Terá sido isso que se verificou ao nível do poder local, neste concelho da Moita, onde, desde as primeiras eleições livres, os comunistas sempre venceram com maioria absoluta.

Vem isto a propósito das comemorações de mais um aniversário do vinte e cinco de Abril que, em Alhos Vedros, tiveram o condão de se parecerem mais com as de uma efeméride sem importância nenhuma. Hoje, então, para além da morteirada que nos fez saltar na cama logo às oito da manhã e de torneios de chinquilho e malha ao longo desse período, restou uma tarde folga sem qualquer atractivo. E ontem à noite, por iniciativa da Junta de Freguesia, lá tivemos, no auditório da Velhinha, um daqueles cantores de bar, com um acompanhamento de música pré-gravado e a desfaçatez de entreter a mão cheia de público com anedotas de mau gosto, em que não faltaram as piadas aos alentejanos, aos gays e aos pretos. Curiosamente, os autarcas e os seus acólitos e familiares aplaudiram.

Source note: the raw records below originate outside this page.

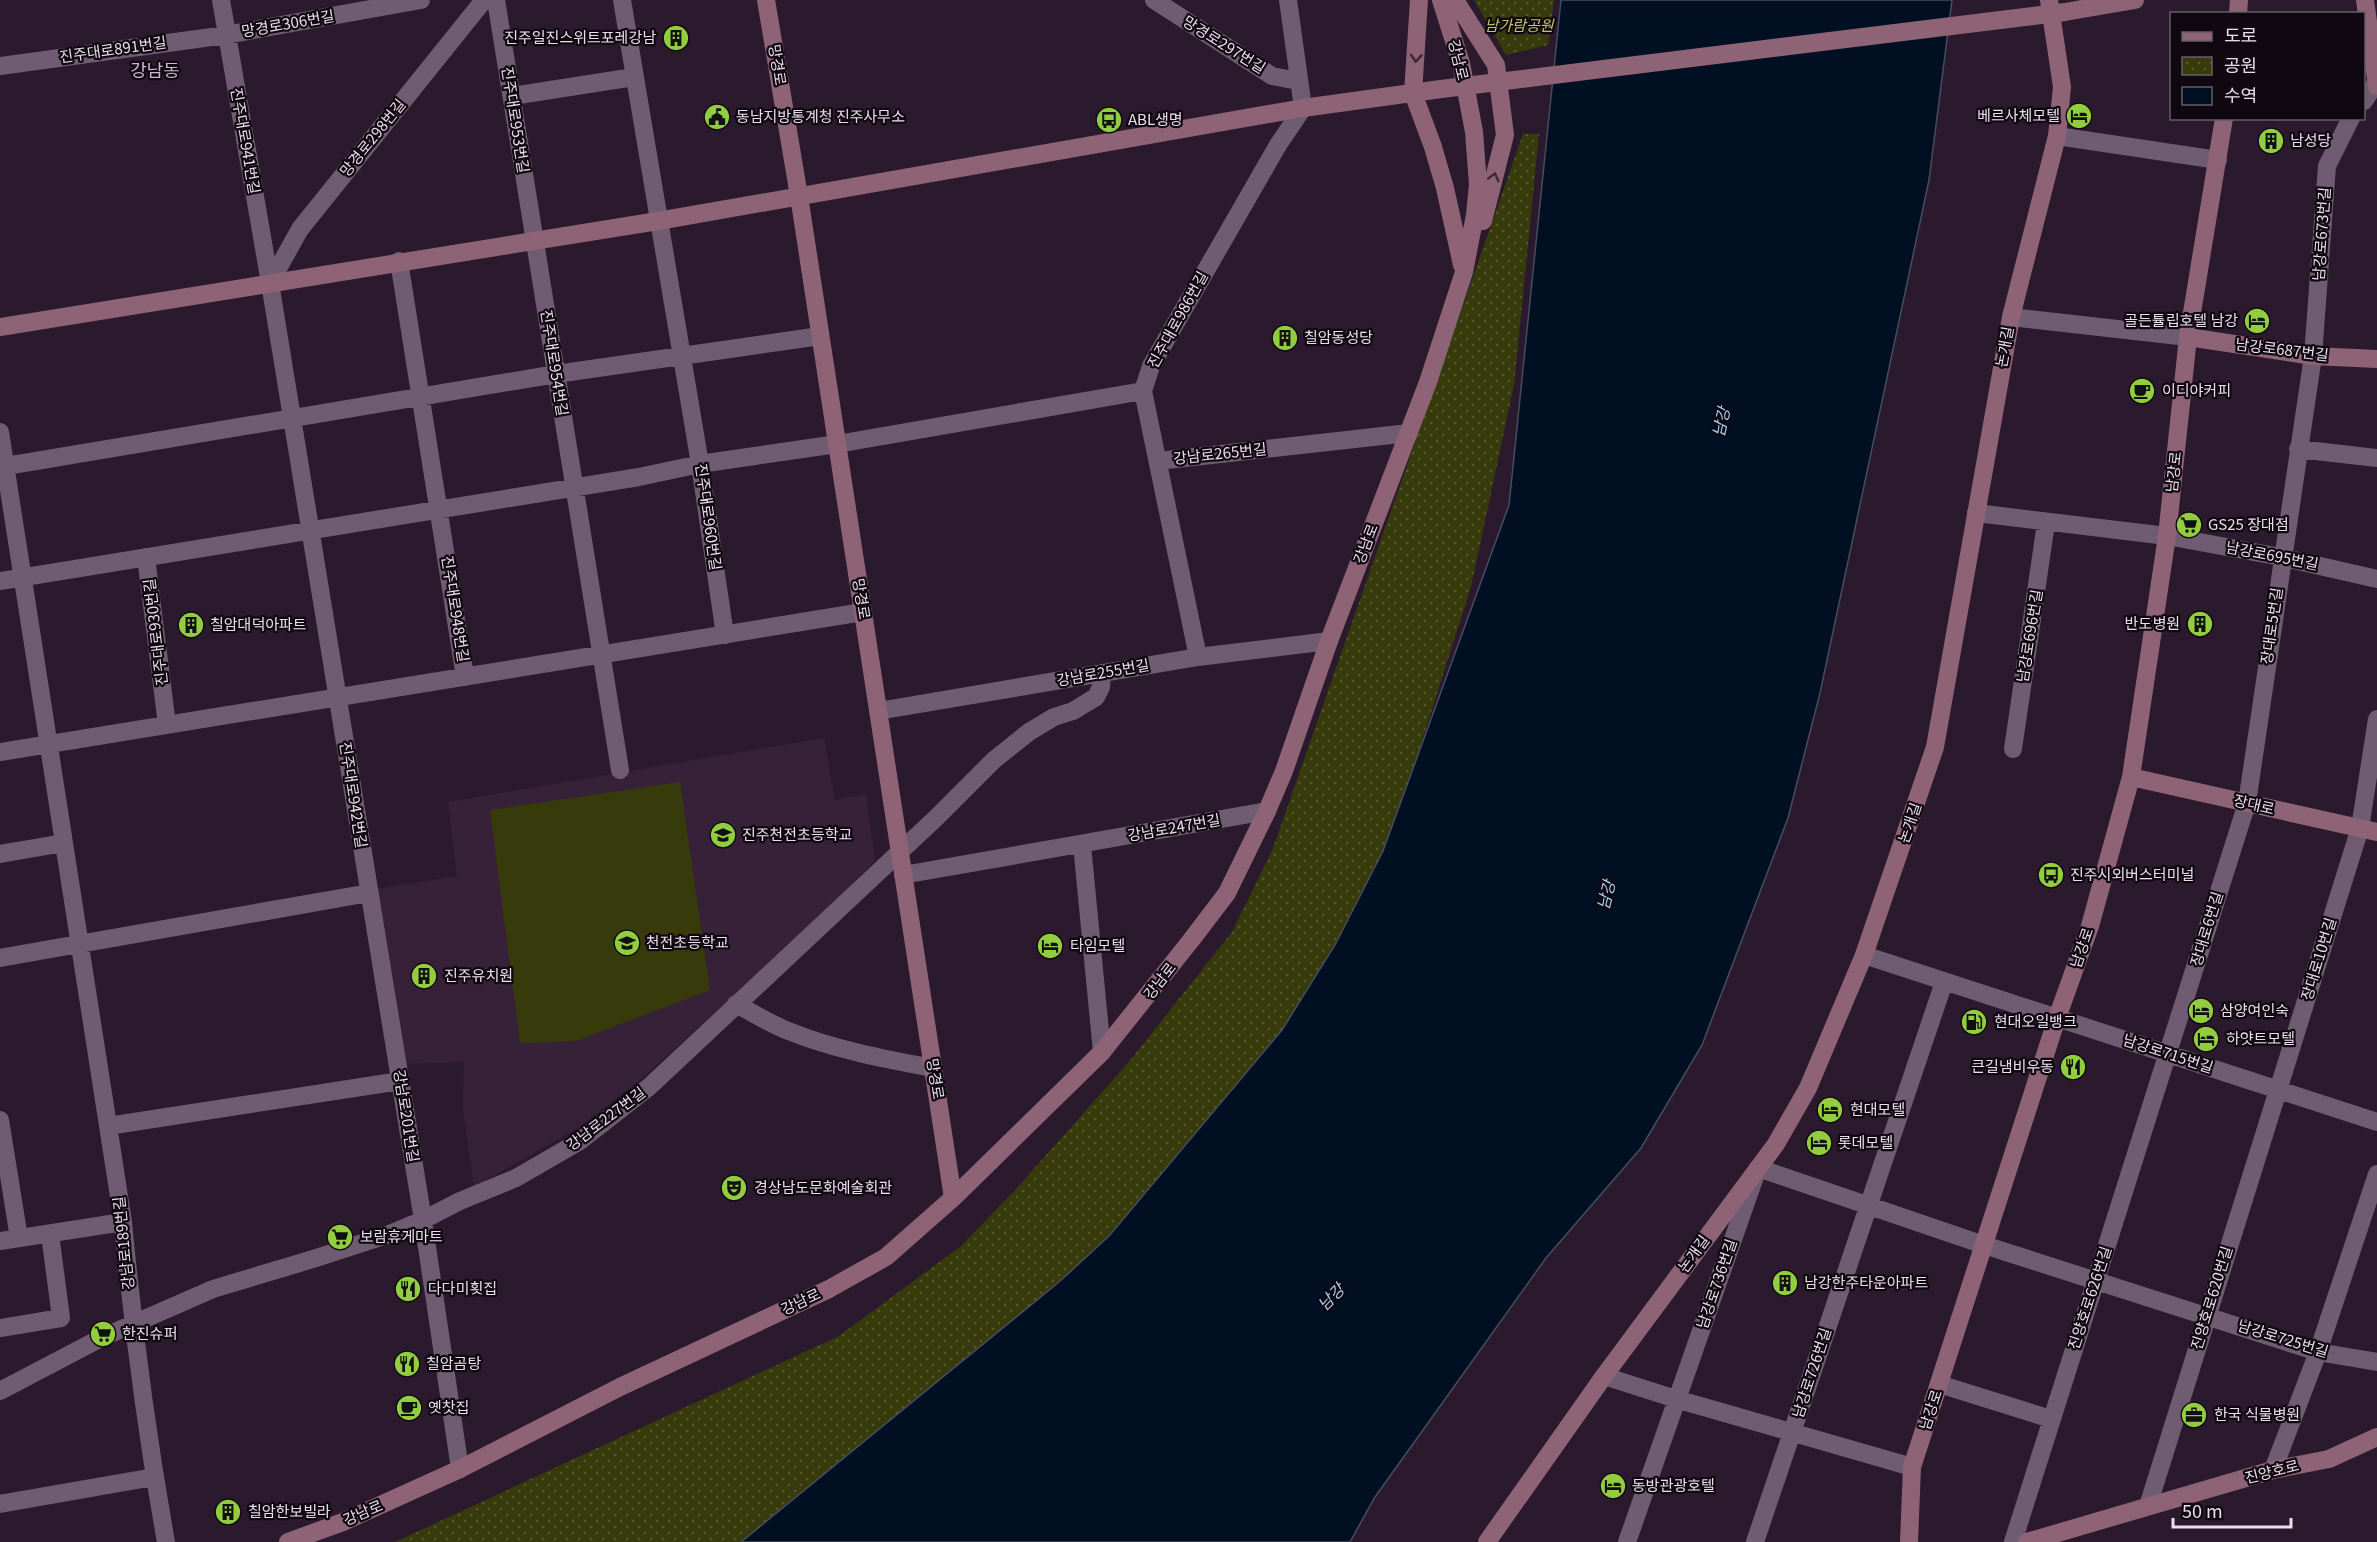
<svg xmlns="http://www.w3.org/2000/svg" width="2377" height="1542" font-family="Georgia,'Noto Sans KR',serif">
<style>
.built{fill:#372139}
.grass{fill:#373b0c}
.park{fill:url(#park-dots)}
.water{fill:#000f22;stroke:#464d5e;stroke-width:1.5}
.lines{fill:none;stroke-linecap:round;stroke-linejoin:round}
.street{stroke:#705c72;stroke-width:18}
.secondary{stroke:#8f6376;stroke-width:18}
.oneway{stroke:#3c2834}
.labels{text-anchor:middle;stroke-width:4.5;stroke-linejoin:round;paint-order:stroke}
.street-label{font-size:15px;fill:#e9deea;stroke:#0f0810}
.park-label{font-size:15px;font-style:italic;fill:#bec76e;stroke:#0f0810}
.poi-label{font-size:15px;fill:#e9deea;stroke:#0f0810;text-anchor:start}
.water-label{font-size:16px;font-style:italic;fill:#a8d3f7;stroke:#0f0810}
.quarter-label{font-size:18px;fill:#cdb6cf;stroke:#0f0810}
</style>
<defs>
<pattern id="park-dots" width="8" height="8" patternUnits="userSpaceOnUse" patternTransform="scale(1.5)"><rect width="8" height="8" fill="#373b0c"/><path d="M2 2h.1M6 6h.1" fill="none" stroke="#545730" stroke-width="1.8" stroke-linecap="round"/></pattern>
</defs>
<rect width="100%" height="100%" fill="#2b1a2d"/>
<!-- built -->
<path class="built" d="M824 738 835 800 866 794 875 861 827 910 647 1074 578 1128 474 1187 463 1110 464 1062 402 1064 377 889 457 876 448 802Z"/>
<!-- grass -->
<path class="grass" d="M680 782 710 990 576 1041 520 1043 490 810Z"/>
<!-- park -->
<path class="park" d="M1474 0H1554L1548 45 1506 55Z
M1523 134H1539L1514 385 1471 587 1419 750 1383 851 1335 945 1282 1030 1109 1236 1059 1282 741 1542H395L839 1336 961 1246 1016 1189 1128 1063 1232 932 1272 851Z"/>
<!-- water -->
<path class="water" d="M1561 0H1952L1929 180 1820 693 1788 818 1702 1045 1641 1148 1546 1258 1375 1497 1350 1542H741L1059 1282 1109 1236 1282 1030 1335 945 1383 851 1509 505Z"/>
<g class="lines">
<!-- street -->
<path class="street" d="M221 0 270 283 423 1220 460 1469
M496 0 620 770
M622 0 700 464 725 635
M1154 0 1272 76 1298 81
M0 66 226 35 421 0
M512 96 634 77
M2364 101 2377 81
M2057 136 2218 160
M399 261 465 677
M270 283 300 229 484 0
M2011 317 2188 337
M0 432 123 1222C133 1329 147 1436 166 1542
M2298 449 2377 458
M1158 461 1409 433
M0 467 556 374 820 336
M1976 513 2167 536 2281 557 2377 579
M146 557 167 725
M0 581 639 477 700 464 837 444 1143 391
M1198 657 1143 391 1151 366 1278 145 1303 108 1288 0
M878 711 1198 657 1329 641
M2013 749 2046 523
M0 752 863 612
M1082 845 1102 1052
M0 854 64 843
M903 875 1267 811
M1864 955 2377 1122
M0 958 369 893
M736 1004C753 1013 769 1023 786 1030 832 1049 884 1059 933 1068
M0 1120 19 1238
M108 1126 400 1081
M0 1241 123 1222
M0 1328 61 1318 50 1234
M1604 1376 1676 1399 1912 1467
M1939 1384 2051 1419
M0 1391 101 1338 213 1289 313 1259 387 1235 423 1220 460 1201 516 1178 580 1141 649 1087 937 817 994 760 1029 732 1054 717 1073 711 1096 697 1101 687 1102 673
M2273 1470 2318 1352 2377 1174
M0 1504 154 1477
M2148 1506 2360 828 2377 719
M1627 1542 1758 1168 1984 1245 2318 1352 2377 1362
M1755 1542 1944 982
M2013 1542 2247 803 2313 356 2327 166 2351 118"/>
<!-- secondary -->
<path class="secondary" d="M766 0 799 196 953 1198
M1419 0 1413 93 1433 147 1445 188 1462 265
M1455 0 1496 65 1505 135 1483 221
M2365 0 2377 86
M2238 14 2239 0
M0 327 658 221 1303 108 1441 89 2065 12 2135 0
M2188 337 2313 356 2377 359
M2131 777 2377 832
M288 1542 343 1522 460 1469 620 1387 829 1289 886 1257 953 1198 1102 1052 1192 939 1227 893 1267 811 1284 771 1329 641 1428 382 1464 272 1475 215 1478 184 1474 132 1461 63 1441 0
M1487 1542 1604 1376 1776 1144 1808 1088 1864 955 1935 747 2011 317 2057 136 2062 87 2049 0
M1909 1542 1912 1467 2057 1018 2090 926 2131 777 2167 536 2188 337 2224 118
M2027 1542 2273 1470 2329 1459 2377 1437"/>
</g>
<!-- one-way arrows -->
<defs><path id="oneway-chevron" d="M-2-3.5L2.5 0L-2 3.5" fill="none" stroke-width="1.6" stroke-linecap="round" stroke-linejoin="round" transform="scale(1.5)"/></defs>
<g class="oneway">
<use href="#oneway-chevron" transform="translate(1416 58) rotate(94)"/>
<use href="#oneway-chevron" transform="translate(1494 177) rotate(-76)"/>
</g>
<!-- icons -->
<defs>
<g id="building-disc" transform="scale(1.35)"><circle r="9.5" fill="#91cd3f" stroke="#0f0810"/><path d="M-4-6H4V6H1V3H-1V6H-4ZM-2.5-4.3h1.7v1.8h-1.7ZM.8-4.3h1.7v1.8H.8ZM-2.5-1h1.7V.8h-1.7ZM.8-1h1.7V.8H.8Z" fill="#111"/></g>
<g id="hotel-disc" transform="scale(1.35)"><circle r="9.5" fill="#91cd3f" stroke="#0f0810"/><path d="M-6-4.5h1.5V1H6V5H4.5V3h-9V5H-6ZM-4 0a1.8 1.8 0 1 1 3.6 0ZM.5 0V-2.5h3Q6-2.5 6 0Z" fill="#111"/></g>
<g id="civic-disc" transform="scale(1.35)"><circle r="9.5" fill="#91cd3f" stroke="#0f0810"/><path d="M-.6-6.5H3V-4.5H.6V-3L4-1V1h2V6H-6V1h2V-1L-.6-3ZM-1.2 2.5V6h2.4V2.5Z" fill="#111"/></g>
<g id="bus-disc" transform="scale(1.35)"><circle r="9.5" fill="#91cd3f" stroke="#0f0810"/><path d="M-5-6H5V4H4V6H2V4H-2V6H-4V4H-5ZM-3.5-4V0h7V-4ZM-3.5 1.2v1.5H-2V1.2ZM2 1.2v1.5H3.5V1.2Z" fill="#111"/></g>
<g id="cafe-disc" transform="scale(1.35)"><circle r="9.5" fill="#91cd3f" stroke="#0f0810"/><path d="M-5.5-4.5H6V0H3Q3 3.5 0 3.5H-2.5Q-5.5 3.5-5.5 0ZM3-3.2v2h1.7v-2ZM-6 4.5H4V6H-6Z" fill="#111"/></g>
<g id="supermarket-disc" transform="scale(1.35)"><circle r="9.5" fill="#91cd3f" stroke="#0f0810"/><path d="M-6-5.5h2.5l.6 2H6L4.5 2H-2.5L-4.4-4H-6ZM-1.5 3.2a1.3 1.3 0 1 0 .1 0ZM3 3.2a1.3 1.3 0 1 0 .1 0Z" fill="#111"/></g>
<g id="school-disc" transform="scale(1.35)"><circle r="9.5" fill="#91cd3f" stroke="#0f0810"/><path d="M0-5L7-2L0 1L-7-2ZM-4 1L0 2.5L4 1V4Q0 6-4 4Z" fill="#111"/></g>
<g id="fuel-disc" transform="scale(1.35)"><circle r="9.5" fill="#91cd3f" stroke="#0f0810"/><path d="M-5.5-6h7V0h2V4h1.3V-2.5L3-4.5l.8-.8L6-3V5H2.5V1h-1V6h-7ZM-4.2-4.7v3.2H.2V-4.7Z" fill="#111"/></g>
<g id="restaurant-disc" transform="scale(1.35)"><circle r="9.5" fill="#91cd3f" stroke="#0f0810"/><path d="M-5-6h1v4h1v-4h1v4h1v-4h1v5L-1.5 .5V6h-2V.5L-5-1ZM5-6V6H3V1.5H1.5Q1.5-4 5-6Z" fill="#111"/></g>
<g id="theatre-disc" transform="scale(1.35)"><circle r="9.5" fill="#91cd3f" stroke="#0f0810"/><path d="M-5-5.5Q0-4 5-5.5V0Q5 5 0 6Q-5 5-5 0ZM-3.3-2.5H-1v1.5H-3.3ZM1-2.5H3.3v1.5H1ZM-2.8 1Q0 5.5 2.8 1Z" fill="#111"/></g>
<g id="office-disc" transform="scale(1.35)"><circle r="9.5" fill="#91cd3f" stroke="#0f0810"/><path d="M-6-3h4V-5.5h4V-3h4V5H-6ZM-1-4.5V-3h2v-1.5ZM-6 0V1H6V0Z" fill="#111"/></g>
</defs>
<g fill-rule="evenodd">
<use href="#building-disc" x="676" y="38"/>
<use href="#hotel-disc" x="2079" y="116"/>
<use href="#civic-disc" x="717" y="117"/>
<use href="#bus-disc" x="1109" y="120"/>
<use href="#building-disc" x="2271" y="141"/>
<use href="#hotel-disc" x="2257" y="321"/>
<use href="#building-disc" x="1285" y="338"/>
<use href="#cafe-disc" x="2142" y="391"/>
<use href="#supermarket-disc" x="2189" y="525"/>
<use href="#building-disc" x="2200" y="624"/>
<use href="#building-disc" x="191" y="625"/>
<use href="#school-disc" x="723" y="835"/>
<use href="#bus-disc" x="2051" y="875"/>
<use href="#school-disc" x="627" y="943"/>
<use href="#hotel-disc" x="1050" y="946"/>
<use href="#building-disc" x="424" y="976"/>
<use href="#hotel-disc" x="2201" y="1011"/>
<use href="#fuel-disc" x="1974" y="1022"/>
<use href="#hotel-disc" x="2206" y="1039"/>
<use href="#restaurant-disc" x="2073" y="1067"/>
<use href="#hotel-disc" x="1830" y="1110"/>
<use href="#hotel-disc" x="1819" y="1143"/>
<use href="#theatre-disc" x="734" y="1188"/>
<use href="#supermarket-disc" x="340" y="1237"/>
<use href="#building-disc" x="1785" y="1283"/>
<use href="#restaurant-disc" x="408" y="1289"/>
<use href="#supermarket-disc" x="103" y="1334"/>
<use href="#restaurant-disc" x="407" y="1364"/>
<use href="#cafe-disc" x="409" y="1408"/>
<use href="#office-disc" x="2194" y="1415"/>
<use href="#hotel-disc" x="1613" y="1486"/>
<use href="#building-disc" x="228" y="1512"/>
</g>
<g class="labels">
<!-- street labels -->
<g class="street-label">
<text transform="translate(288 24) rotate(-10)" y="5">망경로306번길</text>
<text transform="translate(1224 45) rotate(32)" y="5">망경로297번길</text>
<text transform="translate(113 50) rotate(-8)" y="5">진주대로891번길</text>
<text transform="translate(1458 60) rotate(76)" y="5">강남로</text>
<text transform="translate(777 65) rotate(81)" y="5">망경로</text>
<text transform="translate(515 120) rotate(81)" y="5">진주대로953번길</text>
<text transform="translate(373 138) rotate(-51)" y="5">망경로298번길</text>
<text transform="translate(245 141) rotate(80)" y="5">진주대로941번길</text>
<text transform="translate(2322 234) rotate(-86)" y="5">남강로673번길</text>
<text transform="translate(1178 320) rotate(-61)" y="5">진주대로986번길</text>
<text transform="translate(2005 347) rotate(-80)" y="5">논개길</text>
<text transform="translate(2282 350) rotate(7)" y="5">남강로687번길</text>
<text transform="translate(554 363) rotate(81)" y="5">진주대로954번길</text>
<text transform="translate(1220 454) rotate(-6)" y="5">강남로265번길</text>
<text transform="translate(2174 472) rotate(-84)" y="5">남강로</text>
<text transform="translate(708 517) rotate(82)" y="5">진주대로960번길</text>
<text transform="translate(1366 544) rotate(-69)" y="5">강남로</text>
<text transform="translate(2272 556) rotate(11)" y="5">남강로695번길</text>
<text transform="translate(861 599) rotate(81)" y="5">망경로</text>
<text transform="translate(455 609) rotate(81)" y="5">진주대로948번길</text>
<text transform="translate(2272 626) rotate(-82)" y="5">장대로5번길</text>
<text transform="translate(156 632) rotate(-97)" y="5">진주대로930번길</text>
<text transform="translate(2030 636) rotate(-81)" y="5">남강로696번길</text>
<text transform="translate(1103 673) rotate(-10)" y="5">강남로255번길</text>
<text transform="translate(353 795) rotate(81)" y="5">진주대로942번길</text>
<text transform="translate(2254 805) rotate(13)" y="5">장대로</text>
<text transform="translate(1910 823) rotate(-71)" y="5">논개길</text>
<text transform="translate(1174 828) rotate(-10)" y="5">강남로247번길</text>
<text transform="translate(2207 929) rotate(-73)" y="5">장대로6번길</text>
<text transform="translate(2082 948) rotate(-71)" y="5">남강로</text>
<text transform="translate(2319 959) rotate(-73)" y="5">장대로10번길</text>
<text transform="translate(1160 981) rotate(-52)" y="5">강남로</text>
<text transform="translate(2168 1054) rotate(18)" y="5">남강로715번길</text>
<text transform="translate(935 1079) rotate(81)" y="5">망경로</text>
<text transform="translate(406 1116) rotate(81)" y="5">강남로201번길</text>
<text transform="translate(606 1119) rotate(-37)" y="5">강남로227번길</text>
<text transform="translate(124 1243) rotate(-96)" y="5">강남로189번길</text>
<text transform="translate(1694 1254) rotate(-54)" y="5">논개길</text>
<text transform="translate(1717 1284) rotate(-71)" y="5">남강로736번길</text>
<text transform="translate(2090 1298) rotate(-72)" y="5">진양호로626번길</text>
<text transform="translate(2212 1298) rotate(-73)" y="5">진양호로620번길</text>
<text transform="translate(801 1302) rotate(-25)" y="5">강남로</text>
<text transform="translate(2283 1339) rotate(17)" y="5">남강로725번길</text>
<text transform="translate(1812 1373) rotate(-72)" y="5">남강로726번길</text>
<text transform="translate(1931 1410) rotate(-72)" y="5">남강로</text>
<text transform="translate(2272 1472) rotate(-14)" y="5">진양호로</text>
<text transform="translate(363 1513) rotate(-23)" y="5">강남로</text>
</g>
<!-- park labels -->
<g class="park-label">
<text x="1519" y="31">남가람공원</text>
</g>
<!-- poi labels -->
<g class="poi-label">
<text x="656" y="43" text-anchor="end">진주일진스위트포레강남</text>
<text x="2060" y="121" text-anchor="end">베르사체모텔</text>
<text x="736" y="122">동남지방통계청 진주사무소</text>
<text x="1128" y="125">ABL생명</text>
<text x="2290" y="146">남성당</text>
<text x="2238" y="326" text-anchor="end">골든튤립호텔 남강</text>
<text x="1304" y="343">칠암동성당</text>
<text x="2162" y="396">이디야커피</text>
<text x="2208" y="530">GS25 장대점</text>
<text x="2180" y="629" text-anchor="end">반도병원</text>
<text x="210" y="630">칠암대덕아파트</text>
<text x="742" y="840">진주천전초등학교</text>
<text x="2070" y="880">진주시외버스터미널</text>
<text x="646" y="948">천전초등학교</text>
<text x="1070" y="951">타임모텔</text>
<text x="444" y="981">진주유치원</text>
<text x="2220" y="1016">삼양여인숙</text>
<text x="1994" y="1027">현대오일뱅크</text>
<text x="2226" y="1044">하얏트모텔</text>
<text x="2054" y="1072" text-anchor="end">큰길냄비우동</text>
<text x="1850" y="1115">현대모텔</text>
<text x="1838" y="1148">롯데모텔</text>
<text x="754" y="1193">경상남도문화예술회관</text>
<text x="360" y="1242">보람휴게마트</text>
<text x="1804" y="1288">남강한주타운아파트</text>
<text x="428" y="1294">다다미횟집</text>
<text x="122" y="1339">한진슈퍼</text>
<text x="426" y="1369">칠암곰탕</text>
<text x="428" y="1413">옛찻집</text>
<text x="2214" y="1420">한국 식물병원</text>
<text x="1632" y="1491">동방관광호텔</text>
<text x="248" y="1517">칠암한보빌라</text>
</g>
<!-- water labels -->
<g class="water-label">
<text transform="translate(1721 422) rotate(-77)" y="6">남강</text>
<text transform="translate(1606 895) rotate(-76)" y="6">남강</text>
<text transform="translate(1331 1297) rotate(-45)" y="6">남강</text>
</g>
<!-- quarter labels -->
<g class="quarter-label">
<text x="155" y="77">강남동</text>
</g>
</g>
<!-- legend -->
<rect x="2170" y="12" width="195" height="108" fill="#0f0810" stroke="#665e67" stroke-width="1.5"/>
<rect x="2182" y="32" width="30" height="9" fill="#8f6376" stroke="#665e67" stroke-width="1.5"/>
<text x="2224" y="42" font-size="18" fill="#e9deea">도로</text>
<rect x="2182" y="57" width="30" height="18" fill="url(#park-dots)" stroke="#665e67" stroke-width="1.5"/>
<text x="2224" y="72" font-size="18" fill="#e9deea">공원</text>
<rect x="2182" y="87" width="30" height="18" fill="#000f22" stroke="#665e67" stroke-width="1.5"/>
<text x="2224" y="102" font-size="18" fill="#e9deea">수역</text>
<!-- scale -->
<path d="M2173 1518v9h118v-9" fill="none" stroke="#e9deea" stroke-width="3"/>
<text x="2182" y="1518" font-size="18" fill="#e9deea" stroke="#0f0810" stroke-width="4.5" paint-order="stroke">50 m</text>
</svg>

Enfim, é este o respeito que a liberdade lhes merece.


Uma vez que a Margarida tinha feito questão em assistir ao espectáculo, só tenho pena que as minhas queridas filhas tenham que crescer aturando atoardas destas.


Mas nem tudo se perdeu na noite de ontem.
Antes estivemos no atelier do Luís Guerreiro, para aí assistirmos à inauguração de uma exposição de banda desenhada em azulejo de sua autoria.
Embora pequeno, o espaço é agradável e a mostra dos trabalhos, a que se juntou um poema (1) da jovem Helena de Sousa Freitas e imagens da revolução em computador, estava ordenada com o bom gosto que faz bonitas as coisas simples.

É claro que todos agradecemos ao Luís um momento tão encantador que eu não tenho dúvidas em reputar como os nossos verdadeiros festejos da revolução dos cravos.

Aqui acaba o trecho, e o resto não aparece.